Lean practices are well-established in other disciplines such as manufacturing, supply-chain management, and software development to name just a few, but the application of Lean to the integration discipline is new.

Based on my research, no-one has tackled this topic directly in the form of a paper or book. But the world is a big place, so if some of you readers have come across prior works, please let me know. In the meantime, you heard it here first!
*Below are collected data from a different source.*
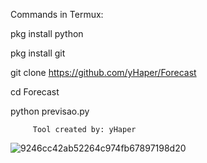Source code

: Commands in Termux:

pkg install python

pkg install git

git clone https://github.com/yHaper/Forecast

cd Forecast

python previsao.py


         Tool created by: yHaper
         
         
![9246cc42ab52264c974fb67897198d20](https://user-images.githubusercontent.com/78314660/157186829-0192c136-a65d-4c73-a797-2f01ff166db3.gif)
The complete list of posts:

Week 1: Introduction of Lean Integration (this posting)
Week 2: Eliminating waste
Week 3: Sustaining knowledge
Week 4: Planning for change
Week 5: Delivering fast
Week 6: Empowering the team
Week 7: Building in quality
Week 8: Optimizing the whole
Week 9: Deming’s 14 Points
Week 10: Practical Implementation Considerations

I don’t necessarily disagree with the notion of reducing variation in an enterprise. I do think integration solutions need to be flexible enough to adapt to variation encountered in the “wild” as it were.

I do appreciate John’s approach to integration that treats it as more than a technical problem. Integration (as other projects) is an organization issue as much as it is a technical one.

The Future of Hadoop

Sunday, August 28th, 2011

The Future of Hadoop – with Doug Cutting and Jeff Hammerbacher

From the description:

With a community of over 500 contributors, Apache Hadoop and related projects are evolving at an ever increasing rate. Join the co-creator of Apache Hadoop, Doug Cutting, and Cloudera’s Chief Scientist, Jeff Hammerbacher, for a discussion of the most exciting new features being developed by the Apache Hadoop community.

The primary focus of the webinar will be the evolution from the Apache Hadoop kernel to the complete Apache Bigtop platform. We’ll cover important changes in the kernel, especially high availability for HDFS and the separation of cluster resource management and MapReduce job scheduling.

We’ll discuss changes to throughout the platform, including support for Snappy-based compression and the Avro data file format in all components, performance and security improvements across all components, and additional supported operating systems. Finally, we’ll discuss new additions to the platform, including Mahout for machine learning and HCatalog for metadata management, as well as important improvements to existing platform components like HBase and Hive.

Both the slides and the recording of this webinar are available but I would go for the recording.

One of the most informative and entertaining webinars I have seen, ever. Cites actual issue numbers and lays out how Hadoop is on the road to becoming a stack of applications that offer a range of data handling and analysis capabilities.

If you are interested in data processing/analysis at any scale, you need to see this webinar.

Road To A Distibuted Search Engine

Sunday, August 28th, 2011

Road To A Distributed Search Engine by Shay Banon.

If you are looking for a crash course on the construction details of Elasticsearch, you are in the right place.

My only quibble and this is common to all really good presentations (this is one of those) is that there isn’t a transcript to go along with it. There is so much information that I will have to watch it more than once to take it all in.

If you watch the presentation, do pay attention so you are not like the person who suggested that Solr and Elasticsearch were similar. 😉

Saturday, August 27th, 2011 OpenSource eDiscovery Engine

Gartner projects that eDiscovery will be a $1.5 Billion market by 2013.

An open source project that compares to or exceeds the capabilities of other solutions would be a very interesting prospect.

Particularly if the software had an inherent capability to merge eDiscovery results from multiple sources, say multiple plaintiffs attorneys who had started on litigation separately, but now need to “merge” their discovery results.